Lynton Norbert. The Story Of Modern Art. London: Phiadon Press LTD; First Published 1980.

Mona Hatoum. Incommunicado, 1993. Metal Cot, cheese wire. 1264 x 575 x 935 mm. Tate. Yet another contemporary artist adopting the bed as a motif is Mona Hatoum. She has produced a number of works manipulating the ideas, which the bed conveys. Perhaps most striking of these creations is her depiction of an infant’s cot, Incommunicado, 1993, which plays on “the oscillations between life and death.”#1 In cold carbon-steel with a dangerously tightly stretched base of cheese wires, it is an object which would traditionally invite feelings of comfort, security and protection, however, it is ostracised with her choice of materials and instead it conjures unsettling thoughts of physical pain and abuse.
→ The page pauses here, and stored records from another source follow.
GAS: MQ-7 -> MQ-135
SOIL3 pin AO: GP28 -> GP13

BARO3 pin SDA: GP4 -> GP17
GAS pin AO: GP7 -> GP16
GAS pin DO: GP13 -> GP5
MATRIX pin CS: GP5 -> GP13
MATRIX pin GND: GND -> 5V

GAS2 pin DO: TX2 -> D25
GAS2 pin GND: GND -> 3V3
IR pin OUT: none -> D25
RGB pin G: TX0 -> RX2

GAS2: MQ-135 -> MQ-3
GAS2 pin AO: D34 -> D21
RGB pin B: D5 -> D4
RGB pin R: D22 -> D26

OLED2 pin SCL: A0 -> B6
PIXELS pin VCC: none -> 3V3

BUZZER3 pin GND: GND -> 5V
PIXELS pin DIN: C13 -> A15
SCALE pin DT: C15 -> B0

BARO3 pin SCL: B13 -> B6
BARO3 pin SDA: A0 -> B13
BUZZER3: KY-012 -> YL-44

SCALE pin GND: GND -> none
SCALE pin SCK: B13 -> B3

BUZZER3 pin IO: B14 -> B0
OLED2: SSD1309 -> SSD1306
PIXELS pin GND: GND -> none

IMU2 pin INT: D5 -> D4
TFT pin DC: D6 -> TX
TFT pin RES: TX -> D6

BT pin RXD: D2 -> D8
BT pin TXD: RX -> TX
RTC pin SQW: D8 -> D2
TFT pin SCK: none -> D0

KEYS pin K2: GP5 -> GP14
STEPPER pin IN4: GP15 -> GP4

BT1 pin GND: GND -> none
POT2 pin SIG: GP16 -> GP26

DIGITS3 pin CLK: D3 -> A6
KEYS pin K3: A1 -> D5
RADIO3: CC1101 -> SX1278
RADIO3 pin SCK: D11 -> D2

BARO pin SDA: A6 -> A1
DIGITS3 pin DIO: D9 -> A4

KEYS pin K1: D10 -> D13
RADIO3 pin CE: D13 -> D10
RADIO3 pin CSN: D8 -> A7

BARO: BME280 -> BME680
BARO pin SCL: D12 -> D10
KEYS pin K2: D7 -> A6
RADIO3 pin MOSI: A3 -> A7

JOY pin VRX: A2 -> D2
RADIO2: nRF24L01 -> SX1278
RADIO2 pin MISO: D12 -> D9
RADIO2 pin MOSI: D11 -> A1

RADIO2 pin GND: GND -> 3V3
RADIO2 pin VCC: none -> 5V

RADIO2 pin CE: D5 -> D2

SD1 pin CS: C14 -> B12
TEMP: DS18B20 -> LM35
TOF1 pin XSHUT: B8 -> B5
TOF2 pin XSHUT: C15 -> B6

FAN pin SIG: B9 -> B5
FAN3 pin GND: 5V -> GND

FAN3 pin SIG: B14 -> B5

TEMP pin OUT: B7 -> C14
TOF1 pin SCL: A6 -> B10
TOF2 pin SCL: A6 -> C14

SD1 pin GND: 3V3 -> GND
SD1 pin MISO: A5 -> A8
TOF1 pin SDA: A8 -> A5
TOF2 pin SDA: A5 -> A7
Rather chillingly, the title has a significant impact upon the work’s sense of threat, as a child cannot successfully communicate their suffering, they can only scream. Hatoum has stated that she sees “furniture as being very much about the body. It is usually about giving it support and comfort. I made a series of furniture pieces which are more hostile than comforting.”#2 Hatoum uses a wide variety of materials in her work, which she researches extensively before selecting the most appropriate for the subject she wishes to convey. Her intention is for “the material to carry some of the aspects of the concept or maybe even to contradict it at the same time”#3 Short Space, 1992, is an installation of a minimalist nature, composed of bed spring meshes removed from the frame which have been hung up in rows of three and suspended from the gallery ceiling on a pulley mechanism which serve as an armature. It reflects her interest in the treatment of individuals by institutional structures such as: prisons, hospitals, barracks, boarding schools where she believes that people are treated in a “dehumanising way, in a uniforming way”#4 and treated as numbers rather than individuals who have unique thoughts and feelings. In both these works metal grids have been created as an ambiguous metaphor for entrapment as a paradox to the feelings of comfort and security, which a bed would normally symbolise. #1 Merck M, Townsend C. The Art of Tracey Emin. London: Thames and Hudson LTD; 2002. P150 #2 Bett G, Archer M, Zegher C, Said E, Manzoni P. Mona Hatoum. London: Phiadon Press LTD; 1997. P20 # 3 The Eye – Mona Hatoum. [DVD]. London: Illuminations; 2005. # 4 The Eye – Mona Hatoum. [DVD]. London: Illuminations; 2005.